Sonrasında, birkaç fotoğrafa daha bakmak için Yang Chen ses komutlarını kullandı. Bütün fotoğraflar kabilenin nasıl yaşadığını yansıtıyordu. Kıyafetleri vücutlarını kaplamıyordu, hepsinin suratı boyalarla doluydu ve hepsinin siyah teni vardı. Beceriksizce kesilip yakılmış etler yiyorlardı.
İnsanların gelecek jenerasyonlarını dışarıda üretmeye çalıştıkları görünen bir fotoğraf Tangtang'ın yüzünün kızarmasına sebep olmuştu.

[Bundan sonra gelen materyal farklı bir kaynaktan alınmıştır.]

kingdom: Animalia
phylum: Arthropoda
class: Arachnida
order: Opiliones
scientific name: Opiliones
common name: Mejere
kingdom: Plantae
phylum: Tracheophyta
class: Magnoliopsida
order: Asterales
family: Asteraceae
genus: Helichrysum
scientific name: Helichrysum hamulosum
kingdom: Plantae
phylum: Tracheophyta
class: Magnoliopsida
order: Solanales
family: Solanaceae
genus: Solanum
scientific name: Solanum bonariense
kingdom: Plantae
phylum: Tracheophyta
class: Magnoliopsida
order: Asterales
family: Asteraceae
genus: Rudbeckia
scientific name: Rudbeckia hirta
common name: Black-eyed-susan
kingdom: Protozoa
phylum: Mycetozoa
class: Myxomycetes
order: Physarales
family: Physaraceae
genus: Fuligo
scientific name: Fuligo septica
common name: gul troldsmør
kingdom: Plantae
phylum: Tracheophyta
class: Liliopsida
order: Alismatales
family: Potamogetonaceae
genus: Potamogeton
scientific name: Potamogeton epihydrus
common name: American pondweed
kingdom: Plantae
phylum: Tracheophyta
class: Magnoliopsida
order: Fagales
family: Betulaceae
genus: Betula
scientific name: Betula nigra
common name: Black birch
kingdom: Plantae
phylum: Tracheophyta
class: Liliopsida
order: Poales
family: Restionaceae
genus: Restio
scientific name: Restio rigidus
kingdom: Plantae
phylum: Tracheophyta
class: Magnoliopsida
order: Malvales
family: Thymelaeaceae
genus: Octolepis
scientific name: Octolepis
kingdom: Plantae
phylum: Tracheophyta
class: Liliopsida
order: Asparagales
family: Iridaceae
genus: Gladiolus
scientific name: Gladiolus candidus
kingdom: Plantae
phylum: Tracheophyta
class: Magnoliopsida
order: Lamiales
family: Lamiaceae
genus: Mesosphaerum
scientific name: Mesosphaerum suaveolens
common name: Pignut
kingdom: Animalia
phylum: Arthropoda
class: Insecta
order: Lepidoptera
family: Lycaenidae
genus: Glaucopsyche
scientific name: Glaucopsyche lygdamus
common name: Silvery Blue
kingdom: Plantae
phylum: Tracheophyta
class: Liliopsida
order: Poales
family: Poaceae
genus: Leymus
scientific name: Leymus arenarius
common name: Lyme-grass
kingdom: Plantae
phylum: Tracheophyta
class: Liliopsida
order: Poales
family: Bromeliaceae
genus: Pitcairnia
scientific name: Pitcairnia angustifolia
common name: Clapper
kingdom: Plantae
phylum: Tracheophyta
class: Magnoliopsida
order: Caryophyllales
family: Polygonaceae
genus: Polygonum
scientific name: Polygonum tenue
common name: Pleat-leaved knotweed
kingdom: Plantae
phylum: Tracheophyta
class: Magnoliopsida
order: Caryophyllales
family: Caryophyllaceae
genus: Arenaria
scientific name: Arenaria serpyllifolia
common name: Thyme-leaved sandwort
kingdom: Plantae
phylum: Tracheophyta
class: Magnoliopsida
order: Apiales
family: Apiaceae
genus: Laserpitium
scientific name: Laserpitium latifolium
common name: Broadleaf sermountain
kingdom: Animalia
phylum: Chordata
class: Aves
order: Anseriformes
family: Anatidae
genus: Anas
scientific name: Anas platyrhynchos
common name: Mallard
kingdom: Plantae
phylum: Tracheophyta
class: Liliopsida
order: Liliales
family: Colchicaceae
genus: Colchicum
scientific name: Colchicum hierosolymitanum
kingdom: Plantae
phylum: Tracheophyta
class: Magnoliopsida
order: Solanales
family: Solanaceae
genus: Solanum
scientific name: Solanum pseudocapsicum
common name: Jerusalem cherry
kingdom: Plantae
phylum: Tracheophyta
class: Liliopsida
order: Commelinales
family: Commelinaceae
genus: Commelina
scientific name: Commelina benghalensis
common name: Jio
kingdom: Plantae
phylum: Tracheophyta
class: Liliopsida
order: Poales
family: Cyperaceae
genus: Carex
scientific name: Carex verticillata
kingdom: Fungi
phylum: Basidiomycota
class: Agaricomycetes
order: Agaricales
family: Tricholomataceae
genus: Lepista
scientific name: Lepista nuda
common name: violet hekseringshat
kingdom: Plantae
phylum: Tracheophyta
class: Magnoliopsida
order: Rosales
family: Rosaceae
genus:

Bu, modern dünyadan tamamen ayrışmış gibi görünen küçük bir topluluktu. Binlerce yıl öncesinden insanlar onları bu çöplükte bıraktığından, dünyanın kalanı tarafından terk edilmiş bir topluluk gibi görünüyorlardı.
Kamıştan kulübelerden birinin içini gösteren fotoğrafta bir fotoğrafta, dişi bir köylü taştan ve samandan yapılmış bir yatakta yatıyordu. Vücudunun üzerinde doğumunun üzerinden çok da zaman geçmemiş gibi görünen cılız bir bebek vardı. Bebek annesinin göğsünde yatarken yanlarında bir kız parmağını emerek oturuyordu, annesi ve küçük kardeşine bakarken siyah gözleri fal taşı gibi açıktı.
“Amca... Bu nedir?” diye sordu Tangtang çekimser bir şekilde.
“Bu kadın köyden bir dul, kocası bir çita tarafından öldürülmüştü ve bu çocuğu daha yeni doğurmuştu. Ancak bu kadın koleraya yakalanalı iki ayı geçmemişti ve sürekli ishaldi. Vücudu bir mumya gibi cılızlaştı. Bu fotoğrafı çektiğimde kadın çoktan ölmüştü. Ancak oğlu annesinin öldüğünü bilmiyordu. Açtı ve süt istiyordu, bu yüzden süt emmek için annesinin göğsünde yatıyordu. Ancak boş bir kadın cesedinin çocuğunu beslemek için neyi olabilirdi ki? Yatağın yanındaki kız çocuğuydu, dışarıdan kimse onları beslemediği için çok açtı. Ancak annesinin öldüğünü biliyordu, bu yüzden kardeşi emmeye devam ederken o da kendi parmağını emip boş boş bakıyordu.”
Tangtang olan her şeyi duymamasına rağmen gözleri çoktan kızarmıştı, "Amca, onlara sonra ne oldu? Açlıktan mı öldüler?"
Yang Chen kafasını salladı, gözlerinde üzüntü vardı, “Açlıktan ölmediler, ondan önce annelerinin öldüğünü fark eden köylüler onları kulübeden çıkarttı. Bu kardeşler köyün o günkü yemeği oldu. Dede ve nineleri de dahil olmak üzere herkes bir parça et kaptığı için mutluydu.”
“Ah!”
Tangtang dehşet içerisinde haykırdı. Ağzını kapatırken göz yaşlarına hakim olamadı, “Bunu nasıl yapabilirler, yam... yamyamlık!”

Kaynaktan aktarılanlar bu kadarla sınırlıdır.